Task details:
Copy the records word for word, from the very first line down to and including the line that contains "Is 2 the majority of the pie?".

Source information section start

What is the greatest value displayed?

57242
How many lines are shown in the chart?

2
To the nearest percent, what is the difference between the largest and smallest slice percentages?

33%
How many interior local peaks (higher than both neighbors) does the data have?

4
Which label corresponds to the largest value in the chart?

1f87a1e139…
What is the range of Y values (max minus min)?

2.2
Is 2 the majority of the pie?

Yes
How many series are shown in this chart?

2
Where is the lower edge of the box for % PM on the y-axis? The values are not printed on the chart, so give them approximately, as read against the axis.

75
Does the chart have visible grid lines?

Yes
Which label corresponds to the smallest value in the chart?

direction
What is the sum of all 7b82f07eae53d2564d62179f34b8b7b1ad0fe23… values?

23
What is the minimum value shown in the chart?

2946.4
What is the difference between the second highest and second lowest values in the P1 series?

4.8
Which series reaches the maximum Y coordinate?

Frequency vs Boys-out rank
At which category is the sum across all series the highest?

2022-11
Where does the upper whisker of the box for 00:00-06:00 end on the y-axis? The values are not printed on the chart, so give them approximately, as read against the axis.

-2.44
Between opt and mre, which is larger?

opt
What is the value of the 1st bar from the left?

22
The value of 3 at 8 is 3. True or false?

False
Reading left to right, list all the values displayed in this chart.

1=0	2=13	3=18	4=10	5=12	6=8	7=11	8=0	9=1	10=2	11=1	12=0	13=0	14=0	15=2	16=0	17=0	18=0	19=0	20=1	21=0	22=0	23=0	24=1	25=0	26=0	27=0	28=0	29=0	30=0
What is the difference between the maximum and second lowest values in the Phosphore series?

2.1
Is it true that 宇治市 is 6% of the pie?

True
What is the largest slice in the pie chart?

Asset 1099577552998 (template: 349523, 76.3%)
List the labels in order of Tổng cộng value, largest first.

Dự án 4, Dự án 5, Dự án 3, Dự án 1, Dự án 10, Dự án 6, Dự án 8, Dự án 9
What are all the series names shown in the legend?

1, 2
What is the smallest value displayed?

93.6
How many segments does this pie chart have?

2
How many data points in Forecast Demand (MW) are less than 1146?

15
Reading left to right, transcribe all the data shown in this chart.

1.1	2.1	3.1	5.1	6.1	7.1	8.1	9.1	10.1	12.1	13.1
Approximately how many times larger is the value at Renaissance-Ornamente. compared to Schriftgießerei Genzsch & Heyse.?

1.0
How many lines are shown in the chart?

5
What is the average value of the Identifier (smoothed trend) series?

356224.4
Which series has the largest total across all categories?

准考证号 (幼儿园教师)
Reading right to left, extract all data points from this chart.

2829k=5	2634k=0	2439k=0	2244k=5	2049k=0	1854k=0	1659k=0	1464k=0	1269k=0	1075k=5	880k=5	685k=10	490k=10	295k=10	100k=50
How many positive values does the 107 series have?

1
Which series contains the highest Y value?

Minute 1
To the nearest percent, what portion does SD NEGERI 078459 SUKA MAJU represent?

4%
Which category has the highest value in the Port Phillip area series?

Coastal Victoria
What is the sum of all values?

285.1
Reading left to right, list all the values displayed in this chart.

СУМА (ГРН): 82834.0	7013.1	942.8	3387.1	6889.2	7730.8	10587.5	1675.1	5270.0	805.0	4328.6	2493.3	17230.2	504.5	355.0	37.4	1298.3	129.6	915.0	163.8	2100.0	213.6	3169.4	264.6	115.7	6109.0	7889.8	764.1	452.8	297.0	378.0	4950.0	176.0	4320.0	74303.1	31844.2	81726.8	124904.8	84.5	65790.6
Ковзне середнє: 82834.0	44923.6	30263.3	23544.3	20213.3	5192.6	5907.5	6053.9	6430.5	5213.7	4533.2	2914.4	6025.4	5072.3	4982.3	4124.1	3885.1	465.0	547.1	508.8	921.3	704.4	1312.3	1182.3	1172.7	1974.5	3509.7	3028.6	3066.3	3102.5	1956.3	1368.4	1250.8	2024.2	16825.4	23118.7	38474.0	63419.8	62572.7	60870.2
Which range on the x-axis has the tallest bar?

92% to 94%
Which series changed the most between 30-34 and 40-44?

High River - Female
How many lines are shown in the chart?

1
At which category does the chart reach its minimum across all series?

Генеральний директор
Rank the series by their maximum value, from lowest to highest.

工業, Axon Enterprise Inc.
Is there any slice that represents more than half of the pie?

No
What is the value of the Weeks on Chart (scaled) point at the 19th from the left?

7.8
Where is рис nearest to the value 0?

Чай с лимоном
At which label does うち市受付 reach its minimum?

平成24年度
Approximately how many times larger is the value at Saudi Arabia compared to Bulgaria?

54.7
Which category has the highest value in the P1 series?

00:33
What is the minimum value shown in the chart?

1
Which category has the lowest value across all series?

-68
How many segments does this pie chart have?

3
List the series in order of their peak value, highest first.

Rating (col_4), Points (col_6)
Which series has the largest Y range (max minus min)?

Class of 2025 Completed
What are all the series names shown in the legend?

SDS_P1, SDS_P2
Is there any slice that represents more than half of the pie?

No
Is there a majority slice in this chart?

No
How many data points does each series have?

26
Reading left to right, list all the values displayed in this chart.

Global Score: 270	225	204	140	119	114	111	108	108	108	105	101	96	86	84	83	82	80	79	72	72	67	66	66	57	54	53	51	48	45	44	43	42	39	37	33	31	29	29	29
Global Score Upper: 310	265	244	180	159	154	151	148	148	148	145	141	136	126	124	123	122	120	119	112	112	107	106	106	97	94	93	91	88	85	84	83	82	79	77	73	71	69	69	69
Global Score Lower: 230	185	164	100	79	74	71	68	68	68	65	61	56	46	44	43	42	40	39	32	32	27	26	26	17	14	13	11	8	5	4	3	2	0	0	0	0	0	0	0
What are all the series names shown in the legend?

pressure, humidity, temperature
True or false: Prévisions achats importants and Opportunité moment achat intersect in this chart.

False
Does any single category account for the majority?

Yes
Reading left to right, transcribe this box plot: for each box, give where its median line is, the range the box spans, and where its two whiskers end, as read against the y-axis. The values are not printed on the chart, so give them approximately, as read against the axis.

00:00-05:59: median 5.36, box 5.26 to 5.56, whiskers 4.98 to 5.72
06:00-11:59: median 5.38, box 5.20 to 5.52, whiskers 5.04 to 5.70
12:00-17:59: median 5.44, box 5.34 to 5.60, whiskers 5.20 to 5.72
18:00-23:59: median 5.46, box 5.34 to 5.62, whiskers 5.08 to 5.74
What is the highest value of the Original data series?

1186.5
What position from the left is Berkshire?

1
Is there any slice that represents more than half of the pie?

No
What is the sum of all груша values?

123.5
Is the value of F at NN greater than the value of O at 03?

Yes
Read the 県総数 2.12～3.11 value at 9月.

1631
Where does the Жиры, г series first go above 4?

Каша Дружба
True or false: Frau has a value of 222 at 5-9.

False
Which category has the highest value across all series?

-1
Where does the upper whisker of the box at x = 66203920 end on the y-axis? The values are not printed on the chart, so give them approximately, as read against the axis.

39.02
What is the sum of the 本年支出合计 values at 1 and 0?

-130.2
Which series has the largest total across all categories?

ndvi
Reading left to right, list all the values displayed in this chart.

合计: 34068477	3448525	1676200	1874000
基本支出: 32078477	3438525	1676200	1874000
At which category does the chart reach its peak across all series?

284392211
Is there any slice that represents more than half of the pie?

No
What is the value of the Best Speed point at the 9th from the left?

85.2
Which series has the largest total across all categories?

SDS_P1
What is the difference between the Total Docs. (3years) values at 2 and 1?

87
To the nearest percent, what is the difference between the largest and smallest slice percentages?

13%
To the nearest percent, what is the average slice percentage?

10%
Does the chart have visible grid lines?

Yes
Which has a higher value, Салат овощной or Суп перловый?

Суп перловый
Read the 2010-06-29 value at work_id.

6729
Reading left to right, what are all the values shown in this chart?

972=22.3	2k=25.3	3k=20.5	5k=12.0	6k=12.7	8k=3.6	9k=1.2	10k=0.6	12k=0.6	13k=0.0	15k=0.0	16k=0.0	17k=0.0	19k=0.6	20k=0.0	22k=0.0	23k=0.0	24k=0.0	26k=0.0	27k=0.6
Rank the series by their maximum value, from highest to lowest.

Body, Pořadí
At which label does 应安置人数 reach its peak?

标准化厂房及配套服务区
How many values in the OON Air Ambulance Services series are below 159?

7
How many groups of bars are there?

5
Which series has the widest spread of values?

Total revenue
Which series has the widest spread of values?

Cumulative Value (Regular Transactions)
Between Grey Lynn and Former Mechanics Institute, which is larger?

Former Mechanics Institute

Source information section end

Response:
What is the greatest value displayed?

57242
How many lines are shown in the chart?

2
To the nearest percent, what is the difference between the largest and smallest slice percentages?

33%
How many interior local peaks (higher than both neighbors) does the data have?

4
Which label corresponds to the largest value in the chart?

1f87a1e139…
What is the range of Y values (max minus min)?

2.2
Is 2 the majority of the pie?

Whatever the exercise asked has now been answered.